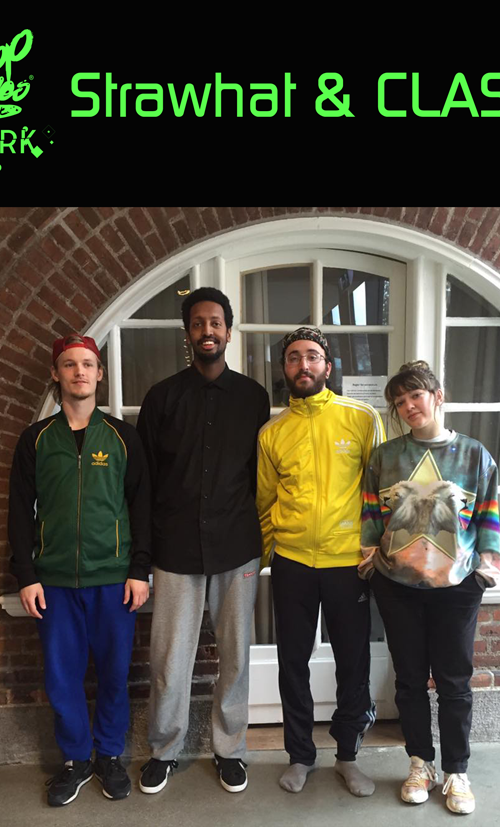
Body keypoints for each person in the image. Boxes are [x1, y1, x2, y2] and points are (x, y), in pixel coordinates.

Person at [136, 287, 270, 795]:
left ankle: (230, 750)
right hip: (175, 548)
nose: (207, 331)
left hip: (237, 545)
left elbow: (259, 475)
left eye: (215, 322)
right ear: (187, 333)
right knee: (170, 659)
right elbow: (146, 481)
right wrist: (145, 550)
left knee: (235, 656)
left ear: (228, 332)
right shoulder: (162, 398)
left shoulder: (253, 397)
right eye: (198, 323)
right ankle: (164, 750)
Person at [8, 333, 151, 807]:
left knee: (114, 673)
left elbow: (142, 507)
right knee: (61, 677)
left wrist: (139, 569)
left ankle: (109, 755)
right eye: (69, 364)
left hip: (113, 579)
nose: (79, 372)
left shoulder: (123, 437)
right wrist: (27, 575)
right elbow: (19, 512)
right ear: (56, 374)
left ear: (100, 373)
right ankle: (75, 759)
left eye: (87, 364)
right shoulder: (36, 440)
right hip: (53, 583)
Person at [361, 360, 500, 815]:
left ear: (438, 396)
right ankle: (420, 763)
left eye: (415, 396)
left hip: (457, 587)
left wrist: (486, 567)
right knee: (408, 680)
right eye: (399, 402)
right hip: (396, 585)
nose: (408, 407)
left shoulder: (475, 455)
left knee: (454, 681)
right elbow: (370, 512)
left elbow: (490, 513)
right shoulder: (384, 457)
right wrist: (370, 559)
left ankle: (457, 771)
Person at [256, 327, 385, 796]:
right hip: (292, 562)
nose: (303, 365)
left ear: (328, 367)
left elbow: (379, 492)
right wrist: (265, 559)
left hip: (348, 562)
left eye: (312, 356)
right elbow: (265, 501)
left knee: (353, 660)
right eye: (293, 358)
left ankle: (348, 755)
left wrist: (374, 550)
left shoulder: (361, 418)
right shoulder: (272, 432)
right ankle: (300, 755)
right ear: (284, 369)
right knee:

...

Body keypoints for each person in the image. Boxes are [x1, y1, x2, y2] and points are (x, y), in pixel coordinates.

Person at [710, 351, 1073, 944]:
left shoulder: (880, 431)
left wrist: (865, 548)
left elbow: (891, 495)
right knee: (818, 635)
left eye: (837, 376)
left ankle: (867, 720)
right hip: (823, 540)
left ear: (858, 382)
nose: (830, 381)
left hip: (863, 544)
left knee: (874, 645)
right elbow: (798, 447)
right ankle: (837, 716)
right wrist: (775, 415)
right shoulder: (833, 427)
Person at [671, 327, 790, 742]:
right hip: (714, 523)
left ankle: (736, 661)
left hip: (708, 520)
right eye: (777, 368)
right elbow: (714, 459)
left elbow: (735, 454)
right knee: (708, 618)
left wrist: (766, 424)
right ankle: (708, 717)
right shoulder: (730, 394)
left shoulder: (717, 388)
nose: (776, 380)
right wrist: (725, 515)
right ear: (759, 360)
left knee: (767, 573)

WORK REQUEST | Using the material above, transcribe exactly the lines from the line with "left elbow: (490, 513)" to the line with "right eye: (293, 358)"; both count, and nothing else goes in.

ANSWER BOX |
left elbow: (490, 513)
right shoulder: (384, 457)
right wrist: (370, 559)
left ankle: (457, 771)
Person at [256, 327, 385, 796]:
right hip: (292, 562)
nose: (303, 365)
left ear: (328, 367)
left elbow: (379, 492)
right wrist: (265, 559)
left hip: (348, 562)
left eye: (312, 356)
right elbow: (265, 501)
left knee: (353, 660)
right eye: (293, 358)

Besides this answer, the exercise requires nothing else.